PROVIDED DATA ->

◇ ◇ ◇

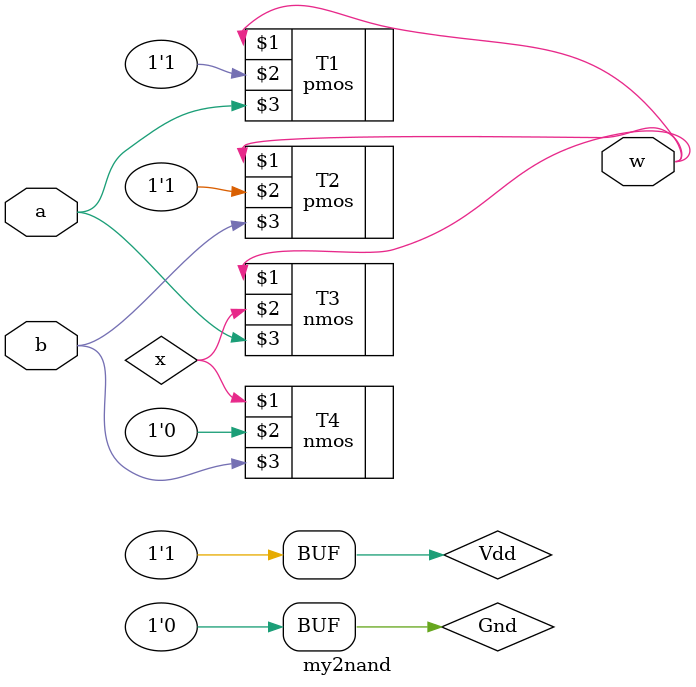
<source format=v>
 `timescale 1ns/1ns
module my2nand (input a, b, output w);
	supply1 Vdd;
	supply0 Gnd;
	wire x;
	pmos #(5,6,7) T1(w, Vdd, a);
	pmos #(5,6,7) T2(w, Vdd, b);
	nmos #(3,4,5) T3(w, x, a);
	nmos #(3,4,5) T4(x, Gnd, b);
endmodule
</source>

◇ ◇ ◇

TO-DO ITEM ->
Find the line that contains "pmos #(5,6,7) T1(w, Vdd, a);". Write out that line and every line after it through the end of the data, exactly, and nothing else.

RESULT BELOW ->
	pmos #(5,6,7) T1(w, Vdd, a);
	pmos #(5,6,7) T2(w, Vdd, b);
	nmos #(3,4,5) T3(w, x, a);
	nmos #(3,4,5) T4(x, Gnd, b);
endmodule
</source>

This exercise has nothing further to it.